What the task requires: Reproduce the stretch of the listing from the line that contains "latitude: 29.7591" through the line that contains "sub-region: Provincia di Trento", keeping both of those lines.

— Start Supplied records —

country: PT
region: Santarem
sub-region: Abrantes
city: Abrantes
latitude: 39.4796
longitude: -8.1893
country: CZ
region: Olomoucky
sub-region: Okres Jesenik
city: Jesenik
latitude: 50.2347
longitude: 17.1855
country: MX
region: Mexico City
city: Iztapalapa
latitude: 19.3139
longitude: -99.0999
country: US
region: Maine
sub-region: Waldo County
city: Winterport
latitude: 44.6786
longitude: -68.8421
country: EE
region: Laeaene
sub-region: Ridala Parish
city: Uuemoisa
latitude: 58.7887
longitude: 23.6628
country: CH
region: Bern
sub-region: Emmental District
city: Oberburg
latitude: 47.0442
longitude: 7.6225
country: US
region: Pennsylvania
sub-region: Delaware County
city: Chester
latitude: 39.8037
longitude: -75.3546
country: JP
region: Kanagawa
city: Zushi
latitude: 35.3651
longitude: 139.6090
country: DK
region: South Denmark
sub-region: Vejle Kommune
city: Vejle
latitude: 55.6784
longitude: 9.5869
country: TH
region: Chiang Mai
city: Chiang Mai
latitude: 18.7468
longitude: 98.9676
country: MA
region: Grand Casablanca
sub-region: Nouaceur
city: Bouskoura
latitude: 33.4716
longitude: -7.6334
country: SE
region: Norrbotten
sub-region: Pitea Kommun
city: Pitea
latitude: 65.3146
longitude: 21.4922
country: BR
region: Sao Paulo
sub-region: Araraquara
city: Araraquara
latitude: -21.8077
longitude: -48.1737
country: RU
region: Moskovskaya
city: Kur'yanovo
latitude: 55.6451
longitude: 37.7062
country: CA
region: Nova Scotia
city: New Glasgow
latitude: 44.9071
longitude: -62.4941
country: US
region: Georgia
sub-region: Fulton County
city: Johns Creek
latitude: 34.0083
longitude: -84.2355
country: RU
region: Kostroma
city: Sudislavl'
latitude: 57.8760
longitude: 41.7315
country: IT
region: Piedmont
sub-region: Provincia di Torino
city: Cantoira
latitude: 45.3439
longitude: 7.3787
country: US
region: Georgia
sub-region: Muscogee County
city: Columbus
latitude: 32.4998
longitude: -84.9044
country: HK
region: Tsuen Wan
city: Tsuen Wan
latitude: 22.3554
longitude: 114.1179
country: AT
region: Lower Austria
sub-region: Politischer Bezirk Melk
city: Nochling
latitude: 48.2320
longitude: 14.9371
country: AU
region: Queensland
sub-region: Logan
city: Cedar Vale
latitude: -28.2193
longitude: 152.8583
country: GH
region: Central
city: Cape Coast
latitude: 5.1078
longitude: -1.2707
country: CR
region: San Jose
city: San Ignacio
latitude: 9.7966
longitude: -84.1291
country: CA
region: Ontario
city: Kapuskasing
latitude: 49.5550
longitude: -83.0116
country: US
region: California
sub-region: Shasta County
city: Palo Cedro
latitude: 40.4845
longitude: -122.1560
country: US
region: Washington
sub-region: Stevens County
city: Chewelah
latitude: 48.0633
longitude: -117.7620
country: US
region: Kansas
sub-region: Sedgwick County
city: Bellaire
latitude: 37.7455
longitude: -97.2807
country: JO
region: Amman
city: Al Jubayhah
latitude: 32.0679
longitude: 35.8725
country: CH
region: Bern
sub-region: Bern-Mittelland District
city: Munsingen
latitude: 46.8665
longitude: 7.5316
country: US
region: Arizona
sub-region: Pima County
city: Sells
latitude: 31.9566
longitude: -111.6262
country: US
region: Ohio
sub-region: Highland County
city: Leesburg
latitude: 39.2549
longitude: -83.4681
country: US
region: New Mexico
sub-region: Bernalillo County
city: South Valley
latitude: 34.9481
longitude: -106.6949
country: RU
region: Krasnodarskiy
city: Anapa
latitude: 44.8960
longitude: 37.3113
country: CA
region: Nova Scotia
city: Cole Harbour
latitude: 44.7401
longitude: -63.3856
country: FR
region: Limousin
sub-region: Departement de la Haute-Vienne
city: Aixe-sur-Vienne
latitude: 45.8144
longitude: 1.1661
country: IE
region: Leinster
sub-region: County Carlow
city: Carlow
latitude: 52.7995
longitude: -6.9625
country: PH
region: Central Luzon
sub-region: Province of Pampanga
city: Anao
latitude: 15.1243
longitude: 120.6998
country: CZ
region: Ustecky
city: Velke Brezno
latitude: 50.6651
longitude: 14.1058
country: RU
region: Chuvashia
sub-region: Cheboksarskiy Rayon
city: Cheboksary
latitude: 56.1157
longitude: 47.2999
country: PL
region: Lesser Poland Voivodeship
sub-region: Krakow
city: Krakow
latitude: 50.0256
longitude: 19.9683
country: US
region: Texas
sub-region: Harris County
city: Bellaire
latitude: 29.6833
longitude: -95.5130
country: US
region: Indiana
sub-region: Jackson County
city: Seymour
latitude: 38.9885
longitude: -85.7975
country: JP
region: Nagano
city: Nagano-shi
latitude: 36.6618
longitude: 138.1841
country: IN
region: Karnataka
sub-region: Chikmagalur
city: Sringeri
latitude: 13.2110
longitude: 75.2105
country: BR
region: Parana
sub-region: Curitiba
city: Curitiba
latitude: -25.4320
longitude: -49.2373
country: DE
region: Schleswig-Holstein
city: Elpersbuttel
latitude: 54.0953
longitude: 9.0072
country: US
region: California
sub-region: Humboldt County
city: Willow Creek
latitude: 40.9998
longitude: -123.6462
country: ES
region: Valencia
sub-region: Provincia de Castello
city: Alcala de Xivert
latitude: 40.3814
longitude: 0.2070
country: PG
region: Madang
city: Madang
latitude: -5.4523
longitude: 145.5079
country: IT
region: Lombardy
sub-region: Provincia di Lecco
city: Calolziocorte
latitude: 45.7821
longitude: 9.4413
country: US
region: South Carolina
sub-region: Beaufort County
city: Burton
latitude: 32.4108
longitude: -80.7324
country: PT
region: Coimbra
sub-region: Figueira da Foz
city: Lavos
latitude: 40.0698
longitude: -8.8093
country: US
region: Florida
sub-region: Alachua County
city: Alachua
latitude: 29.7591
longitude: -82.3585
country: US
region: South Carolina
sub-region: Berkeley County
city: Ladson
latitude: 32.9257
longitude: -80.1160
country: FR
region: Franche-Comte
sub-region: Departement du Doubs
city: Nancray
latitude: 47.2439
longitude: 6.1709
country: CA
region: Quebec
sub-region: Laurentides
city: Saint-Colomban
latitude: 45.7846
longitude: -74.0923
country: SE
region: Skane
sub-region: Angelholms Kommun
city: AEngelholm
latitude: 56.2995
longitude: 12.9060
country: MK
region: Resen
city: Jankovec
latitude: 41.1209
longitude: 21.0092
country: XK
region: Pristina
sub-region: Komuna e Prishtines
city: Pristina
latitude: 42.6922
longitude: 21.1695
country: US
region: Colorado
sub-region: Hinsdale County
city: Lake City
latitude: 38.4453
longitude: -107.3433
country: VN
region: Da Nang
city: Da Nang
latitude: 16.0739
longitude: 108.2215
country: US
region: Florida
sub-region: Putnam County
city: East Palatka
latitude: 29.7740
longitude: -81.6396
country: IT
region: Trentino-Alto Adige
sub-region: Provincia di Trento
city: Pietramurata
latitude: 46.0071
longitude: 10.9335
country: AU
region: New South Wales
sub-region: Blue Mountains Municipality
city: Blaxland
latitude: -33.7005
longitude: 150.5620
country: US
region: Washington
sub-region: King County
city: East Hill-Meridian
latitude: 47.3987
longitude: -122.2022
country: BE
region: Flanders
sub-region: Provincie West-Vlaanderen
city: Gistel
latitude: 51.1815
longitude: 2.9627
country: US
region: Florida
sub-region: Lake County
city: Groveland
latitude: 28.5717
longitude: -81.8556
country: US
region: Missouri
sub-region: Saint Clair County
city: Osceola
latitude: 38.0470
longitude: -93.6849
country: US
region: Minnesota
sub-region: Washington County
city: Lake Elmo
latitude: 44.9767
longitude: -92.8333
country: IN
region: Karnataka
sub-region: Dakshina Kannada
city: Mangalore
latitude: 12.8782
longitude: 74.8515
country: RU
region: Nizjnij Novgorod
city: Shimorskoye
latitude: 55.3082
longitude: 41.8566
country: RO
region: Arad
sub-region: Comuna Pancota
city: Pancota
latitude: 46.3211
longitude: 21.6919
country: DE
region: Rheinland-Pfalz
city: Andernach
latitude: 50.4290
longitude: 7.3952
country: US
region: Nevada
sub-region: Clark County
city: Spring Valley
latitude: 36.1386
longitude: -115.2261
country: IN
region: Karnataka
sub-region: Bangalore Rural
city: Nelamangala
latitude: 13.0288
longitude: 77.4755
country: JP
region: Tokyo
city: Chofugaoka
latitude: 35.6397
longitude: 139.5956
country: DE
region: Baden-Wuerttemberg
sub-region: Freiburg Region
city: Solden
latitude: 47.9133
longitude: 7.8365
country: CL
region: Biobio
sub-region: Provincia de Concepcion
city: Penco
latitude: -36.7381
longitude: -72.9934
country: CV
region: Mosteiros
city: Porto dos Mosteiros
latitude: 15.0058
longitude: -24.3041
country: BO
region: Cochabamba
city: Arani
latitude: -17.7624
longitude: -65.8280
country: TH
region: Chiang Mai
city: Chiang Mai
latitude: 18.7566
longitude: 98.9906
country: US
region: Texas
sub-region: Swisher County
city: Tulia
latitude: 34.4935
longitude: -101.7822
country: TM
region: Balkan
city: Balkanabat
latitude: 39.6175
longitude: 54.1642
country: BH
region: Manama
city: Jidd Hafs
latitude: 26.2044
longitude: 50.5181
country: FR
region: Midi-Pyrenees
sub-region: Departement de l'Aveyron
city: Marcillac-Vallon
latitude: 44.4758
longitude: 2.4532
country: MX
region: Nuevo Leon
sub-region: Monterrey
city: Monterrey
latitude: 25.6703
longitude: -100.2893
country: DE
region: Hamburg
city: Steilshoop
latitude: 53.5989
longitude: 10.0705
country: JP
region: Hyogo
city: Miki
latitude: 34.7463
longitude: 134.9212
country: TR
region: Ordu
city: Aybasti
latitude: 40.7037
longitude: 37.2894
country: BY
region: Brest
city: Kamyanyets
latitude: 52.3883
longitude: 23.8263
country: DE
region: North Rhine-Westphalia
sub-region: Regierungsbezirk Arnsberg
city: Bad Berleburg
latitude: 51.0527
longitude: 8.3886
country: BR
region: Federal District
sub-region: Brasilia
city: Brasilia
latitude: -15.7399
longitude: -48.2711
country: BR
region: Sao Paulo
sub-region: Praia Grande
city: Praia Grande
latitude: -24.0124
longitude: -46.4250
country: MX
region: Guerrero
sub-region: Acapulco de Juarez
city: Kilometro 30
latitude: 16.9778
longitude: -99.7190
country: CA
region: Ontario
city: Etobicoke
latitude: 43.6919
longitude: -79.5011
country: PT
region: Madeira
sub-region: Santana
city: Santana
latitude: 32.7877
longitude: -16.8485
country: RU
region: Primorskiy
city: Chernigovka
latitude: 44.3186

— End Supplied records —

Exercise answer:
latitude: 29.7591
longitude: -82.3585
country: US
region: South Carolina
sub-region: Berkeley County
city: Ladson
latitude: 32.9257
longitude: -80.1160
country: FR
region: Franche-Comte
sub-region: Departement du Doubs
city: Nancray
latitude: 47.2439
longitude: 6.1709
country: CA
region: Quebec
sub-region: Laurentides
city: Saint-Colomban
latitude: 45.7846
longitude: -74.0923
country: SE
region: Skane
sub-region: Angelholms Kommun
city: AEngelholm
latitude: 56.2995
longitude: 12.9060
country: MK
region: Resen
city: Jankovec
latitude: 41.1209
longitude: 21.0092
country: XK
region: Pristina
sub-region: Komuna e Prishtines
city: Pristina
latitude: 42.6922
longitude: 21.1695
country: US
region: Colorado
sub-region: Hinsdale County
city: Lake City
latitude: 38.4453
longitude: -107.3433
country: VN
region: Da Nang
city: Da Nang
latitude: 16.0739
longitude: 108.2215
country: US
region: Florida
sub-region: Putnam County
city: East Palatka
latitude: 29.7740
longitude: -81.6396
country: IT
region: Trentino-Alto Adige
sub-region: Provincia di Trento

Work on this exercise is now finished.